Excerpted data:

-- Opening Marker --

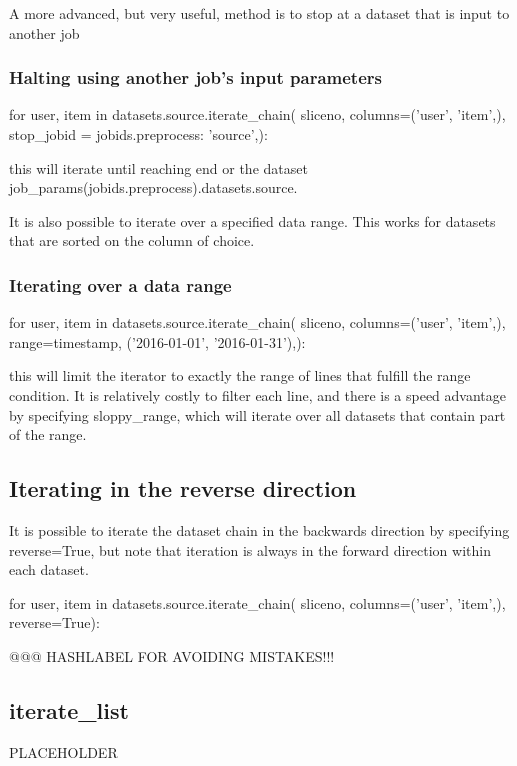 A more advanced, but very useful, method is to stop at a dataset that
is input to another job

\subsubsection*{Halting using another job's input parameters}
\begin{python}
for user, item in datasets.source.iterate_chain(
    sliceno,
    columns=('user', 'item',),
    stop_jobid = {jobids.preprocess: 'source',}):
\end{python}
this will iterate until reaching end or the dataset
job\_params(jobids.preprocess).datasets.source.

It is also possible to iterate over a specified data range.  This
works for datasets that are sorted on the column of choice.

\subsubsection*{Iterating over a data range}
\begin{python}
for user, item in datasets.source.iterate_chain(
    sliceno,
    columns=('user', 'item',),
    range={timestamp, ('2016-01-01', '2016-01-31'),}):
\end{python}
this will limit the iterator to exactly the range of lines that
fulfill the range condition.  It is relatively costly to filter each
line, and there is a speed advantage by specifying sloppy\_range,
which will iterate over all datasets that contain part of the range.

\subsection{Iterating in the reverse direction}

It is possible to iterate the dataset chain in the backwards direction
by specifying reverse=True, but note that iteration is always in the
forward direction within each dataset.

\begin{python}
for user, item in datasets.source.iterate_chain(
    sliceno,
    columns=('user', 'item',),
    reverse=True):
\end{python}

@@@ HASHLABEL FOR AVOIDING MISTAKES!!!

\subsection{iterate\_list}
PLACEHOLDER


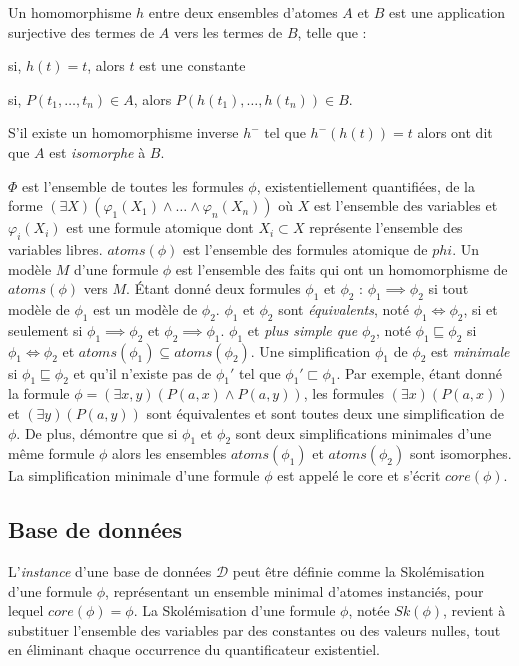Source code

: Un homomorphisme $h$ entre deux ensembles d'atomes $A$ et $B$ est une application surjective des termes de $A$ vers les termes de $B$, telle que :
\begin{enumerate*}[label=(\roman*)]
    \item si, $h(t) = t$, alors $t$ est une constante
    \item si, $P(t_1, \dots, t_n) \in A$, alors $P(h(t_1), \dots, h(t_n)) \in B$.
\end{enumerate*}
S'il existe un homomorphisme inverse $h^-$ tel que $h^-(h(t)) = t$ alors ont dit que $A$ est \emph{isomorphe} à $B$.

$\Phi$ est l'ensemble de toutes les formules $\phi$, existentiellement quantifiées, de la forme $(\exists X)(\varphi_1(X_1) \land \dots \land \varphi_n(X_n))$ où $X$ est l'ensemble des variables et $\varphi_i(X_i)$ est une formule atomique dont $X_i \subset X$ représente l'ensemble des variables libres.
$atoms(\phi)$ est l'ensemble des formules atomique de $phi$.
Un modèle $M$ d'une formule $\phi$ est l'ensemble des faits qui ont un homomorphisme de $atoms(\phi)$ vers $M$.
Étant donné deux formules $\phi_1$ et $\phi_2$ : $\phi_1 \implies \phi_2$ si tout modèle de $\phi_1$ est un modèle de $\phi_2$.
$\phi_1$ et $\phi_2$ sont \emph{équivalents}, noté $\phi_1 \iff \phi_2$, si et seulement si $\phi_1 \implies \phi_2$ et $\phi_2 \implies \phi_1$.
$\phi_1$ et \emph{plus simple que} $\phi_2$, noté $\phi_1 \sqsubseteq \phi_2$ si $\phi_1 \iff \phi_2$ et $atoms(\phi_1) \subseteq atoms(\phi_2)$.
Une simplification $\phi_1$ de $\phi_2$ est \emph{minimale} si $\phi_1 \sqsubseteq \phi_2$ et qu'il n'existe pas de $\phi_1'$ tel que $\phi_1' \sqsubset \phi_1$.
Par exemple, étant donné la formule $\phi = (\exists x, y)(P(a, x) \land P(a, y))$, les formules $(\exists x)(P(a, x))$ et $(\exists y)(P(a, y))$ sont équivalentes et sont toutes deux une simplification de $\phi$.
De plus, \cite{chabinConsistentUpdatingDatabases2020} démontre que si $\phi_1$ et $\phi_2$ sont deux simplifications minimales d'une même formule $\phi$ alors les ensembles $atoms(\phi_1)$ et $atoms(\phi_2)$ sont isomorphes.
La simplification minimale d'une formule $\phi$ est appelé le \gls{core} et s'écrit $core(\phi)$.

\subsection{Base de données}
\label{sec:update:pre:db}

L'\emph{instance} d'une base de données $\mathcal{D}$ peut être définie comme la Skolémisation d'une formule $\phi$, représentant un ensemble minimal d'atomes instanciés, pour lequel $core(\phi) = \phi$.
La Skolémisation d'une formule $\phi$, notée $Sk(\phi)$, revient à substituer l'ensemble des variables par des constantes ou des valeurs nulles, tout en éliminant chaque occurrence du quantificateur existentiel.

-- Closing Marker --

Brief: Across the data, find each line that has "preprocess" in it and copy that line.

Worked solution:
    stop_jobid = {jobids.preprocess: 'source',}):
job\_params(jobids.preprocess).datasets.source.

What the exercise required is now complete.